L’anima del Circo è proprio la relazione con il suo pubblico che è avvolto sin dall’inizio in quel luogo magico che è la tenda che nasconde e rivela, luogo dell’attesa che si schiude alla gioia. E qui le relazioni si fanno intense: non è solo un fatto commerciale quello dei venditori di ogni tipo che passano tra il pubblico nell’attesa, c’è una sorta di anticipazione della festa, il prologo di quanto avverrà nella pista, e siccome sono gli stessi artisti che accompagnano il pubblico ai posti, che offrono popcorn e bandierine, la loro presenza tra la gente induce a curiosità ed aspettative.
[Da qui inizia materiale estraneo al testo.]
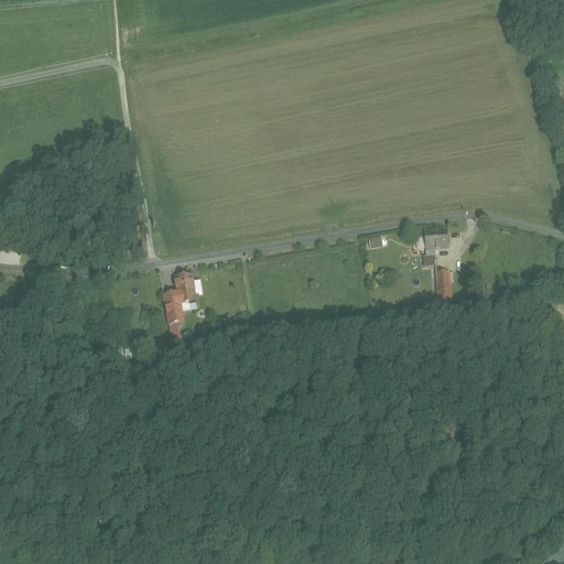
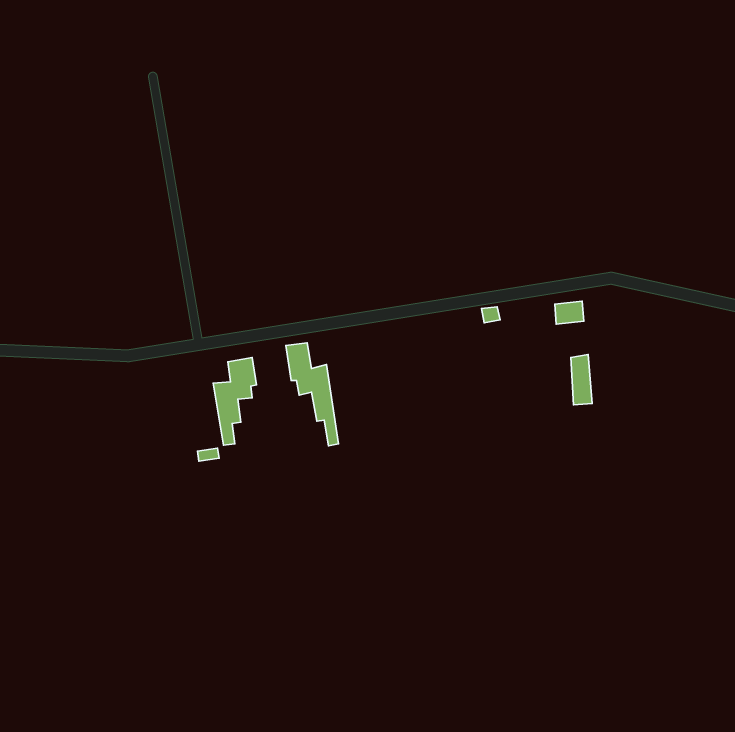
building: none -> [286,343,339,446]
Con l’inizio dello spettacolo inizia la trasformazione, il pubblico e gli artisti: uno scambio di attese, di meraviglie, di doni.
Quando dal trapezio l’agile lascia l’attrezzo confidando che il “porteur” lo aggancerà abbandonandosi alla sua presa, anche il pubblico confida insieme a lui, partecipa in maniera emotiva forte, forse più dell’artista che è allenato e ha provato più volte in tutta sicurezza.
Quando l’artista cerca il suo equilibrio sul filo d’acciaio teso in alto e fa delle cose che sembrano umanamente impossibili, il pubblico si meraviglia e percepisce che non tutto è da relegare nell’ambito dell’impossibile e inconsciamente riafferma la fiducia nelle capacità dell’uomo.
Quando il clown mima le manie e le malefatte degli uomini e arriva a far ridere il pubblico su se stesso, smuove in lui non solo l’umorismo, ma l’umiltà che è porta a quel ridimensionamento necessario per ogni presa di coscienza ed ogni ricrescita.
Quando gli animali entrano in pista mostrano un’armonia con l’uomo e la bellezza che non possiamo dimenticare la descrizione di Isaia che immagina un mondo di pace dove il leone gioca con il bambino. Qui il “bello” della creazione sembra essere dimostrato con leggerezza e diventa quasi palpabile e se gli animali fanno cose che sembrano impossibili per gli animali da diventare quasi umani e gli uomini fanno cose che sembrano impossibili agli uomini da diventare quasi divini, allora tutti potranno capire che Dio è davvero il Maestro dell’impossibile.
Poi quando l’orchestra inizia il “finale” e tutti gli artisti tornano in pista per salutare il pubblico, il cuore degli uomini si fa leggero e torneranno a casa davvero ricreati dal di dentro dallo stupore che gli è stato donato e dalla partecipazione emotiva che sono stati capaci di donare.